Отца похоронили 18-ого октября. Было очень много народу, моросил серый неустанный дождь. Папа был добрым. Тактичным. Веселым. И никогда не осуждал других. На могиле никто не причитал и не кричал, мы с мамой молча замерли рядом. Почему-то больше всего я запомнила стук гвоздей о крышку о гроба – он словно разрывал тишину и врезался в память болезненными осколками: «Прощай». «Прощай».
Но я обещала, что книга не будет слишком художественной.
Поэтому опущу все свои чувства, не буду описывать дни, которые последовали после – ведь их и не опишешь.
Меня часто спрашивают: «Что делать? Как это пережить?».
Люди обращаются к психологам, и мы с мамой тоже пробовали. Нам очень повезло с психологом: мы подружились на всю жизнь, но всё, что она смогла сделать в той ситуации, это поплакать вместе с нами и сказать: «Сейчас вы как два пингвина, которые попали в снежную бурю. Бурю можно лишь переждать». (Спасибо Вам, Регина Рустемовна, за Ваше сердце – большое, сопереживающее, настоящее. Иногда Вы напоминаете лавину, когда пытаетесь уберечь людей от ошибок – за прошедшие годы Вы стали мне настоящим другом).
В какой-то степени это правда. Но зачастую психологи говорят что-то вроде: «Вы в горести. Ждите, это пройдет, и жизнь продолжится». Все эти слова не работают.
Кто-то начинает пить, но алкоголь только усугубляет боль – он тоже не работает.
Снотворные? Но ведь вы проснётесь. Первое время можно спать почти постоянно, но настанет тот день, когда вы поймёте, что ваши мышцы вот-вот перестанут вас слушаться.
Так что же делать? – Проживать боль. Говорить о ней.
Говорите о ней. С друзьями, знакомыми, коллегами. Если вас устанут слушать друзья, знакомые и коллеги, говорите с психологами, звоните в специальную службу поддержки и говорите.
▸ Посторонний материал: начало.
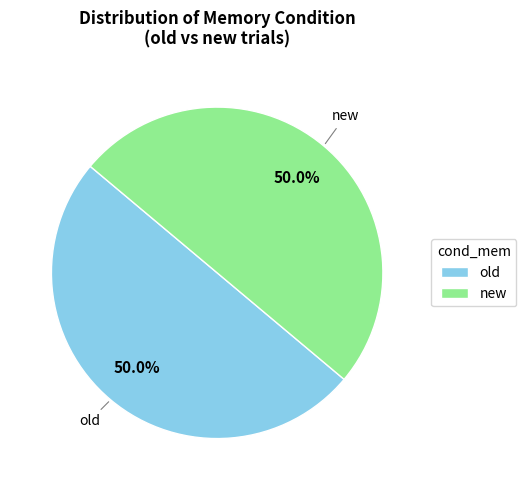

To the nearest percent, what portion does new represent?

50%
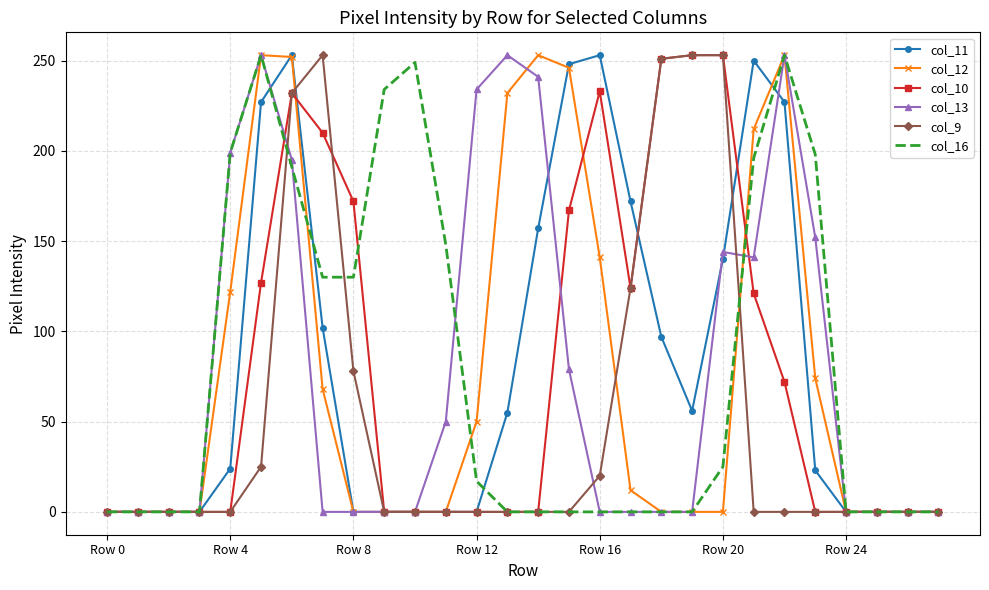

What are all the series names shown in the legend?

col_11, col_12, col_10, col_13, col_9, col_16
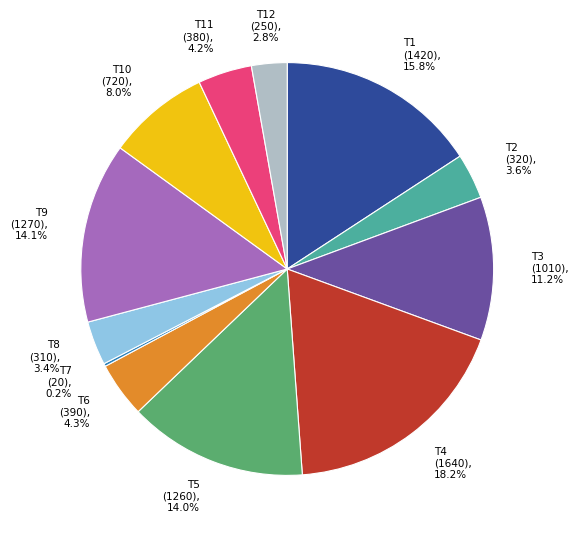

Is there any slice that represents more than half of the pie?

No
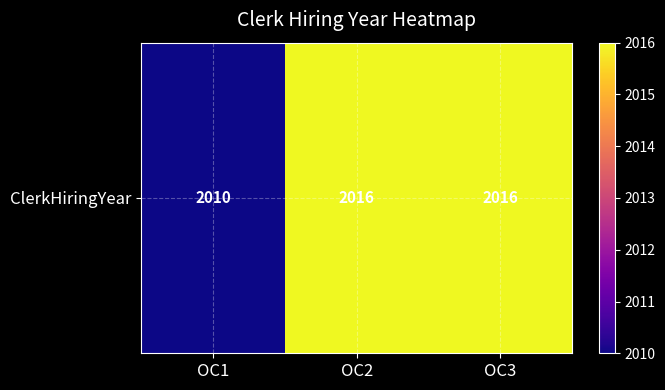

What is the minimum value shown in the chart?

2010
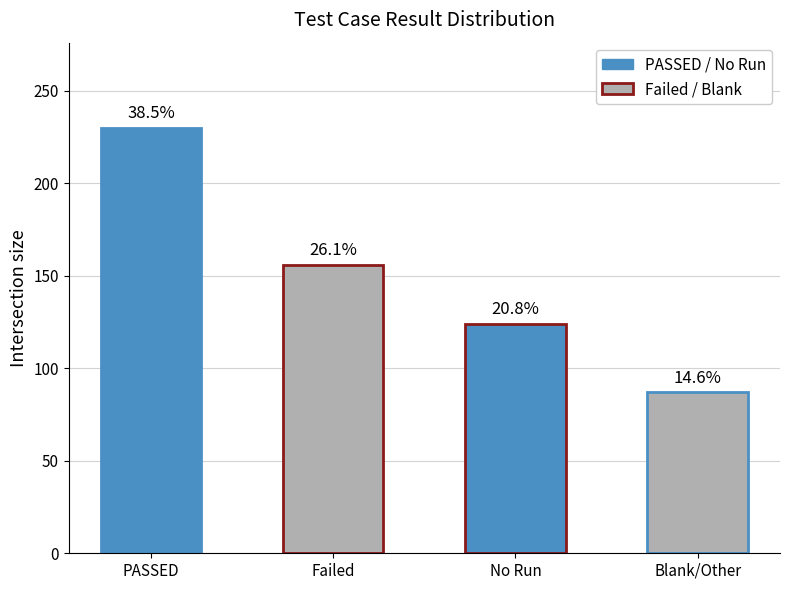

What is the greatest value displayed?

230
Каким был человек, без которого вы не знаете, как жить дальше. Вспоминайте моменты. Тяжелые, светлые, смешные. И плачьте. Плачьте столько, сколько хотите. Покричите в подушку. Покричите в поле. Позже, когда я стала взрослой и получила права, я стала громко петь за рулем в моменты, когда мне было нестерпимо больно. Когда меня бросали и предавали.